Pardee joined the Leslie Dan Faculty of Pharmacy in 2016 after completing a postdoctoral fellowship at Harvard University. Since then, the U of T alumnus (he earned his PhD in Molecular Genetics in 2010) has been hard at work in his lab, where he and his trainees create low-cost, molecular diagnostic tools for the health care sector.
Some of these innovations are freeze-dried and cell-free, and more economical and accessible than conventional lab-based diagnostics. That makes them especially important in managing communicable diseases — such as Zika, chikungunya and now, COVID-19 — in low-resource and distributed settings.
Though the lab is in its early days, Pardee has already created an international-facing and diverse team, with collaborations in seven countries. In 2018, Pardee and a team of graduate students led by Yuxiu Guo and Seray Cicek travelled to Ecuador, where they tested a $500 portable device that could be used to run patient samples for Zika virus in remote areas.
Alongside successes in research and innovation, the lab has also yielded two graduate student-led start-ups: Guo and Cicek’s LSK Technologies, and Liberum Biotech, founded with former graduate student Aidan Tinafar, which focuses on commercialization of hardware and cell-free molecular technologies developed for automation of protein production.
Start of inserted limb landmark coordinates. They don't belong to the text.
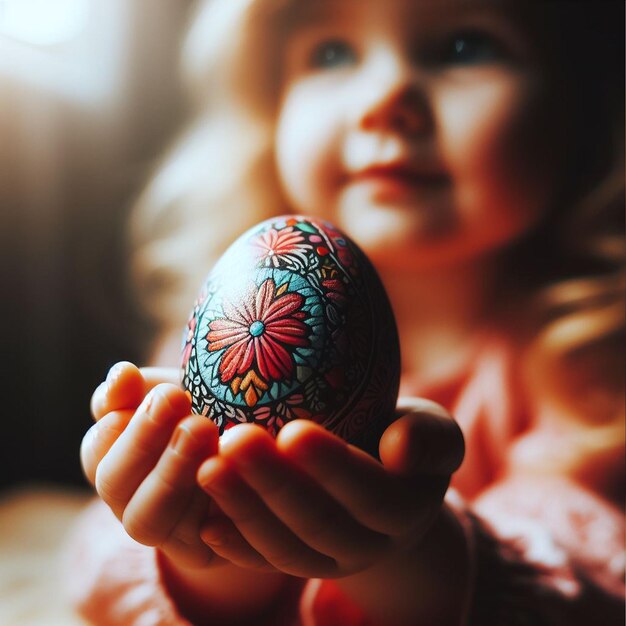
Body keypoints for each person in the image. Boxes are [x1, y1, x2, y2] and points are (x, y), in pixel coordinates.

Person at [65, 0, 625, 624]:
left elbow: (594, 579)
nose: (384, 97)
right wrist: (214, 556)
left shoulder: (584, 361)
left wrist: (412, 560)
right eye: (330, 53)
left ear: (583, 106)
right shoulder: (250, 321)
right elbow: (99, 558)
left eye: (465, 46)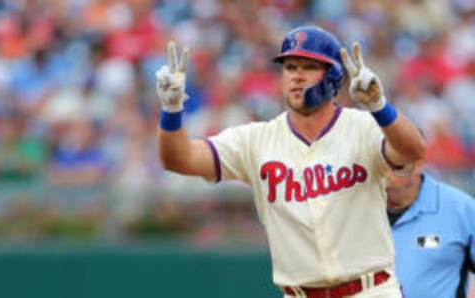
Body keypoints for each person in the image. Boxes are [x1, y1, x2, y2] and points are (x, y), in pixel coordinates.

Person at [156, 26, 426, 298]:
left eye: (309, 67)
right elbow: (179, 159)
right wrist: (171, 110)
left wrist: (380, 106)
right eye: (290, 66)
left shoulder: (362, 127)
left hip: (370, 289)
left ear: (332, 75)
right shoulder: (256, 140)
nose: (297, 76)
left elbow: (413, 150)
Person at [387, 164, 475, 298]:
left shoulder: (461, 209)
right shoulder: (356, 210)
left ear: (417, 162)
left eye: (393, 164)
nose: (383, 171)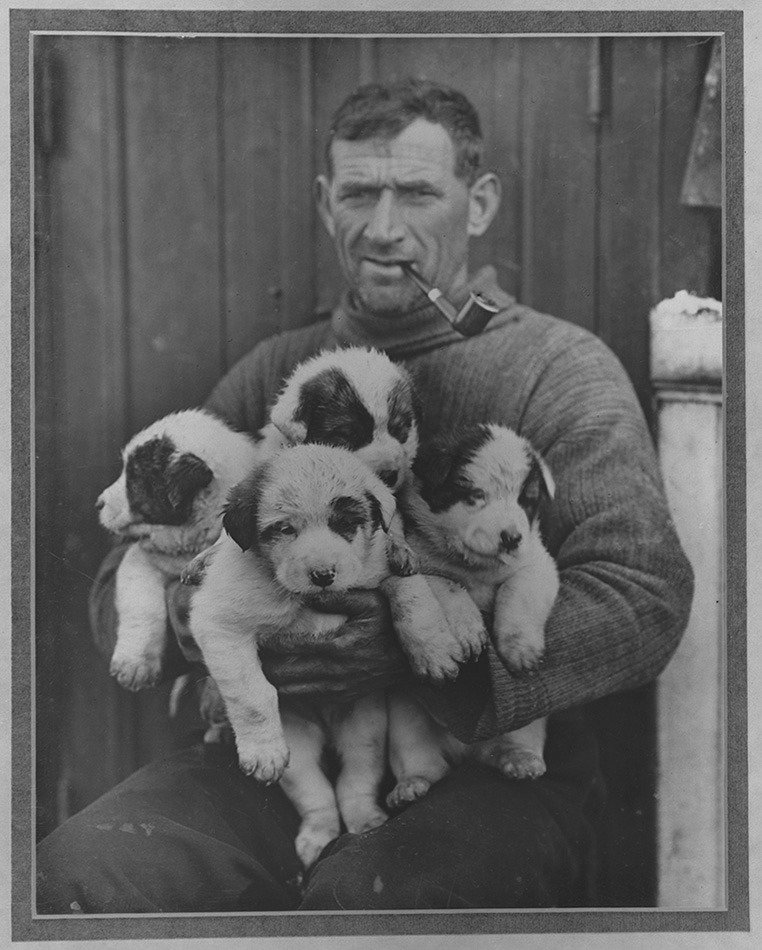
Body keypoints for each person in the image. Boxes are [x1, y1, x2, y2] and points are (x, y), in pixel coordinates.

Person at [36, 78, 694, 913]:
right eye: (359, 193)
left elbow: (645, 596)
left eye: (417, 191)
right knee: (81, 875)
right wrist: (209, 626)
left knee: (375, 902)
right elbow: (125, 564)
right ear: (325, 203)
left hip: (486, 762)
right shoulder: (280, 373)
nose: (383, 228)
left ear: (480, 202)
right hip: (284, 749)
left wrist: (427, 653)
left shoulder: (559, 369)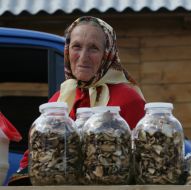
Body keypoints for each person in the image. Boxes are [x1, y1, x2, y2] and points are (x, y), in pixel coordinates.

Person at [8, 16, 146, 185]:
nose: (83, 57)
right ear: (67, 50)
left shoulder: (128, 99)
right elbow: (33, 158)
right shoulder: (59, 98)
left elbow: (145, 165)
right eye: (77, 46)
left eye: (93, 48)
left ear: (107, 54)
Pardee says that part of his lab’s mission is to make sure that he prepares students not just for careers in academia, but also for careers in industry or in entrepreneurial ventures.
“I want to see my students thriving in the lab and after they graduate, in whatever path they are choosing,” says Pardee, who spends a few days every week meeting with students to work through challenges.
That means helping students acquire technical and critical thinking skills, but also teaching them to navigate the demands of commercializing research — like filing disclosures and working with patent lawyers and business development teams.
“It’s very one-on-one approach,” says Pardee. “Everyone needs a slightly different kind of mentorship.”